His political career ended abruptly when, during his 1997 campaign for the 1998 Republican gubernatorial nomination, he was compelled to admit he had a decade-long extramarital affair with his secretary, a former Playboy Club waitress. Anne Davis stated the romance had been active as recently as six weeks prior to Bowers' June 5 announcement [1]

His admission was particularly devastating to his political future because he had made his reputation in part by falsely portraying himself as a vigorous defender of Georgia's moral standards, prosecuting a gay who had been arrested for actions in his own home in a case which went to the United States Supreme Court, Bowers v. Hardwick (1986)[2]. The Georgia law under which Bowers had prosecuted Hardwick was overturned in a subsequent case by the Georgia Supreme Court in 1998.[3] The U.S. Supreme Court later essentially overturned its Bowers ruling in a 2003 decision, Lawrence v. Texas.

However, during Bowers' political career, the Georgia law remained on the books and legally enforceable. Bowers thus followed up the Michael Hardwick prosecution in 1991 by rescinding a hiring offer to a lesbian, Robin Shahar, for an Assistant Attorney General position, on the grounds that her sexual conduct was illegal and would interfere with her ability to enforce the state's laws.[4] Bowers had been made aware of her orientation when she planned to have a religious commitment ceremony, akin to a wedding, with her partner. Though the ceremony could have no civil impact — she and her partner could not be married under the law — her plan served as proof positive of her sexual orientation, and presumptive proof of illegal sexual acts.

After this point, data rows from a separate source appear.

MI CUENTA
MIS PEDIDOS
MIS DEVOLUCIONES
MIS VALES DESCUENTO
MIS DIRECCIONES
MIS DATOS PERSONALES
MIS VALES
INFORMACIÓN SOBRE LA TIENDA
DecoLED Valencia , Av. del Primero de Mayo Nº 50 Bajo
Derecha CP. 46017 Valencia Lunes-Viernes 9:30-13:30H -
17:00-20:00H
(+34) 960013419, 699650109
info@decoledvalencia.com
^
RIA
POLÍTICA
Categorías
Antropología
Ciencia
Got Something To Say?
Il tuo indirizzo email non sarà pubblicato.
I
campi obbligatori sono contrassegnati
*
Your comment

At the time of the Hardwick prosecution and the Shahar firing, adultery was also illegal in Georgia. Bowers' 1997 admission of the long-standing, on-going affair with Davis during his prosecution of Hardwick and his persecution of Shahar was perceived by the press and the electorate as fatal hypocrisy. In a 1999 ABC News broadcast, Shahar later summed up public sentiment, even among those Georgians who did not necessarily support equal rights for gay people, when she said, "Mr. Bowers penalized me for being honest while he rewarded himself for lying."[5]